__TEXTE SOURCE__:
———
Les lettres pastorales de Saint Paul
Nous publions ci-dessous le texte intégral
du discours prononcée le mercredi 28 janvier 2009 par
le pape Benoît XVI au cours de l'audience générale,
dans la salle Paul VI du Vatican. Ainsi que les trois communications.
La première concernait l'élection du nouveau
patriarche orthodoxe de Moscou, la deuxième la levée
de l'excommunication des quatre évêques ordonnés
sans mandat pontifical par Mgr Lefebvre en 1988 et la troisième,
le souvenir de la Shoah.
A- Discours de Benoît XVI
Chers frères et sœurs,
Les dernières Lettres des écrits épistolaires
pauliniens, dont je voudrais parler aujourd'hui, sont appelées
Lettres pastorales, car elles ont été envoyées
à des figures individuelles de pasteurs de l'Eglise
: deux à Timothée, et une à Tite, collaborateurs
étroits de saint Paul. Chez Timothée, l'apôtre
voyait presque un alter ego ; en effet, il lui confia des
missions importantes (en Macédoine : cf. Ac 19, 22
; à Thessalonique : cf. 1 Ts 3, 6-7 ; à Corinthe
: cf. 1 Co 4, 17 ; 16, 10-11), puis il écrivit à
son propos un éloge flatteur : « Je n'ai vraiment
personne qui saura comme lui s'intéresser d'un cœur
sincère à votre situation » (Ph 2, 20).
———
__Données enregistrées__:
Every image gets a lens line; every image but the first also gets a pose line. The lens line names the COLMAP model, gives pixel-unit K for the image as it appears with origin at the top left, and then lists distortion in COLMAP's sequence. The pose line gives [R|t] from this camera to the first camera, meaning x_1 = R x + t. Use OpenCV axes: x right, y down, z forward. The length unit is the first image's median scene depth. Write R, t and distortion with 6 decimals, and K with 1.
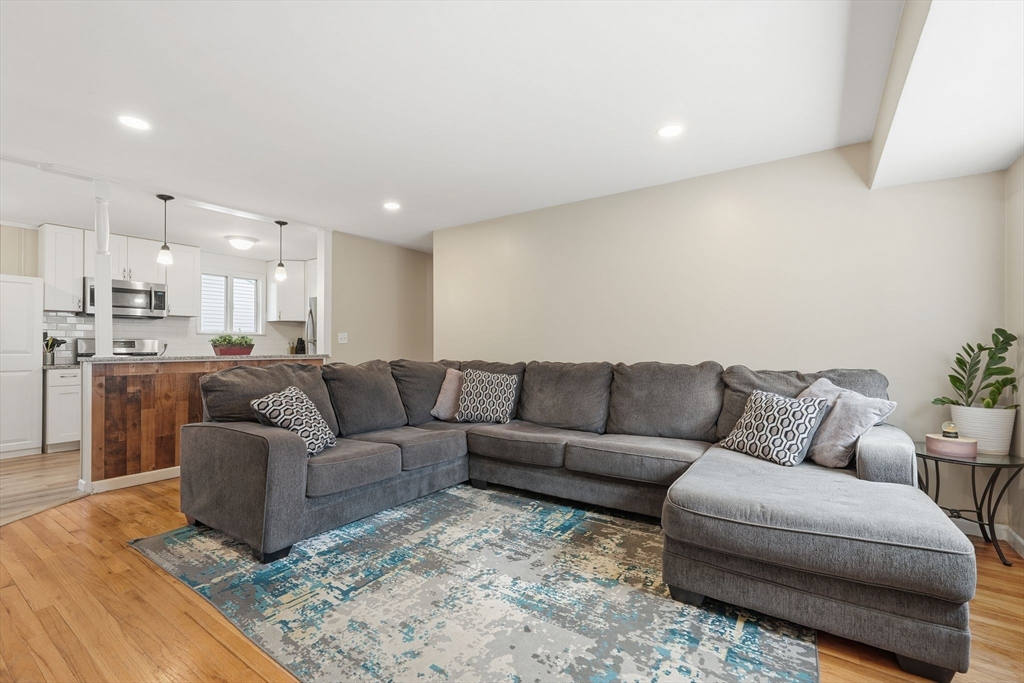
lens RADIAL K [[453.9, 0, 507.8], [0, 453.9, 343.3], [0, 0, 1]] dist [0.000056, 0.001777]
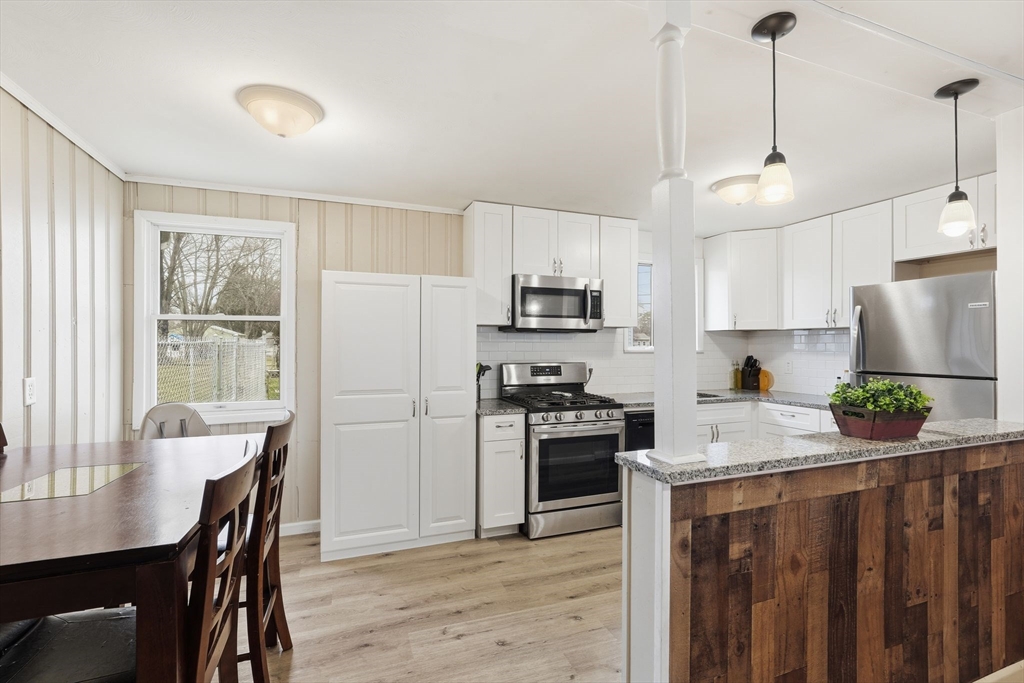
lens RADIAL K [[453.9, 0, 505.6], [0, 453.9, 343.9], [0, 0, 1]] dist [0.000056, 0.001777]
pose [[0.823783, 0.003670, -0.566893, -0.613490], [-0.002498, 0.999993, 0.002842, -0.048436], [0.566899, -0.000925, 0.823787, 0.477065]]
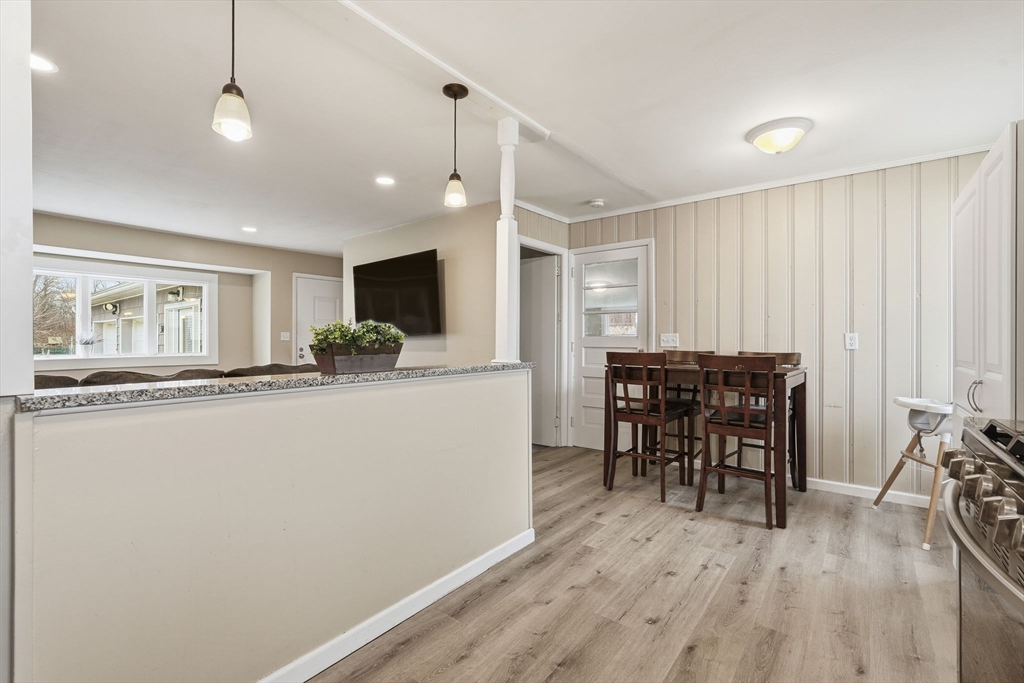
lens RADIAL K [[453.9, 0, 508.9], [0, 453.9, 340.4], [0, 0, 1]] dist [0.000056, 0.001777]
pose [[-0.998666, -0.003150, 0.051544, -0.725344], [-0.003369, 0.999986, -0.004156, 0.004870], [-0.051530, -0.004325, -0.998662, 1.370162]]
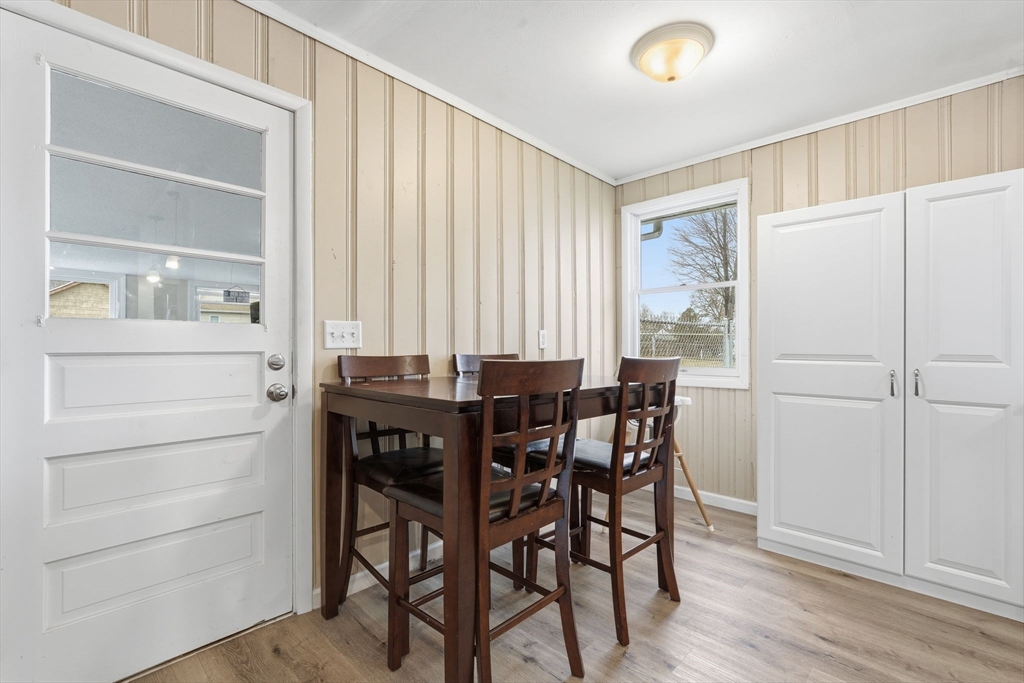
———
__CONSIGNE__: Prolongez le discours sur les Lettres pastorales de saint Paul en reprenant juste après sa dernière phrase.

__RÉPONSE ATTENDUE__:
Selon l'Histoire ecclésiastique d'Eusèbe de
Césarée, du IVe siècle, Timothée
fut ensuite le premier évêque d'Ephèse
(cf. 3, 4). Quant à Tite, lui aussi devait avoir été
très cher à l'apôtre, qui le définit
explicitement « plus empressé que jamais... mon
associé et coopérateur » (2 Co 8 ; 17.23),
et même « mon véritable enfant en notre
foi commune » (Tt 1, 4). Il avait été
chargé de quelques missions très délicates
dans l'Eglise de Corinthe, dont le résultat réconforta
Paul (cf. 2 Co 7, 6-7.13 ; 8, 6). Par la suite, selon ce qui
nous a été transmis, Tite rejoignit Paul à
Nicopolis, en Epire, en Grèce (cf. Tt 3, 12) puis fut
envoyé par lui en Dalmatie (cf. 2 Tm 4, 10). Selon
la Lettre qui lui est adressée, il résulte ensuite
avoir été Evêque de Crête (cf. Tt
1, 5).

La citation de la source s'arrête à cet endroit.